> Exercise details:
Beginning at the line containing "(126, 329) = (275, 406): white", restate each line of the listing below word for word until the last one has been given.

Information supplied below:

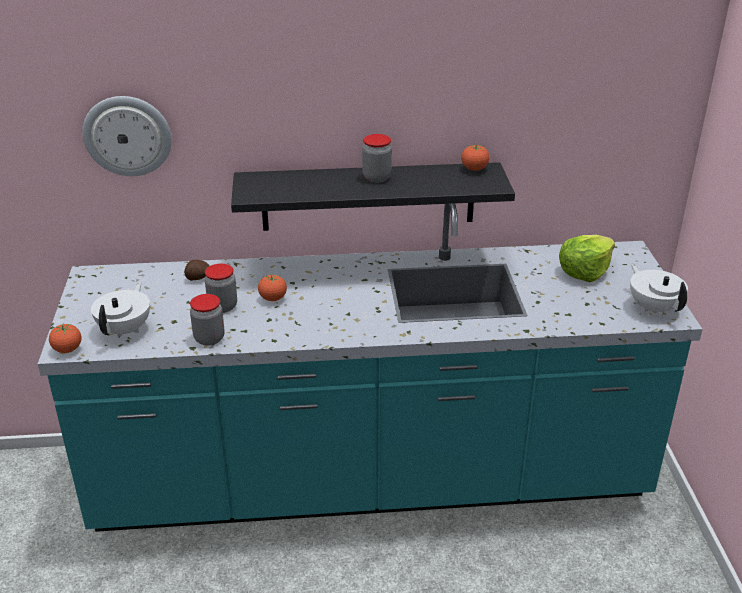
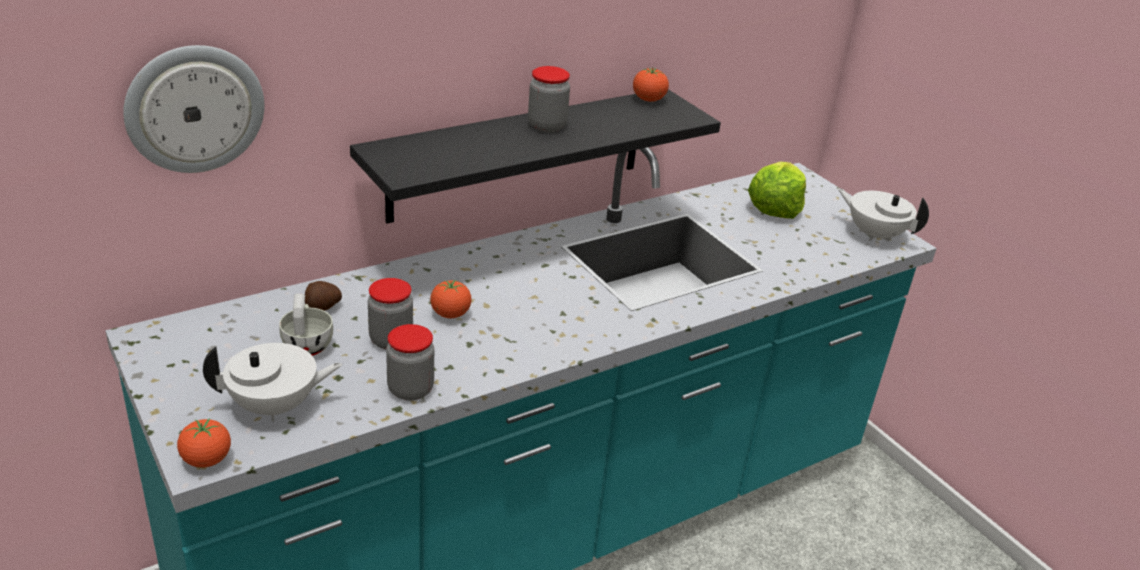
camera: 30 degrees left, 0 degrees up
(126, 329) = (275, 406): white teapot -> white teapot turned 90 degrees clockwise
(172, 297) = (307, 343): none -> white cup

End of Information supplied.

> Result below:
(126, 329) = (275, 406): white teapot -> white teapot turned 90 degrees clockwise
(172, 297) = (307, 343): none -> white cup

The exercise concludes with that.